In addition KPMG, one of the Big Five accountancy firms, made nearly 670 staff redundant via e-mail. The firm sent the e-mails on 2 September to the staff who had been earmarked for redundancy.

A spokesperson said: "Management did not do this on a whim. It was after a lengthy consultation process and employees said they preferred being told immediately by e-mail than being called in one by one."

Credit Suisse First Boston is expected to axe 90 investment banking staff in its London office this week as part of a drive to cut about 400 investment banking staff globally.

This round of job losses is part of CSFB's plan, announced in the summer, to reduce its global workforce by between 5 and 7 per cent, or about 1,7500 jobs.

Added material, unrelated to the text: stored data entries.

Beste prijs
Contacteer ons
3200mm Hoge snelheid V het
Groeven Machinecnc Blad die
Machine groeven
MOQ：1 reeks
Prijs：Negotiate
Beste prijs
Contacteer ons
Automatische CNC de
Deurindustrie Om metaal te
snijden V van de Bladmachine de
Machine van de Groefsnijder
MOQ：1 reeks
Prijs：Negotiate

Separately, Henry Paulson, the chairman of Goldman Sachs, indicated the bank would slash more staff. Mr Paulson told France's La Tribune newspaper: "In spite of job cuts, the industry is still suffering from overcapacity. We must continue to look at our costs by both business sector and geographical area."

Goldman had warned that headcount would continue to fall due to the continued downturn of the equity markets and lack of mergers and acquisition work for investment bankers.

The major investment banks have cut 65,400 jobs in the past year and a half in response to plummeting M&A and IPO fees. Other financial institutions have also felt the pinch.

Merrill Lynch was also the subject of speculation. It said "the bulk of staff reductions are behind us" but added that the bank "may reduce headcount in some areas".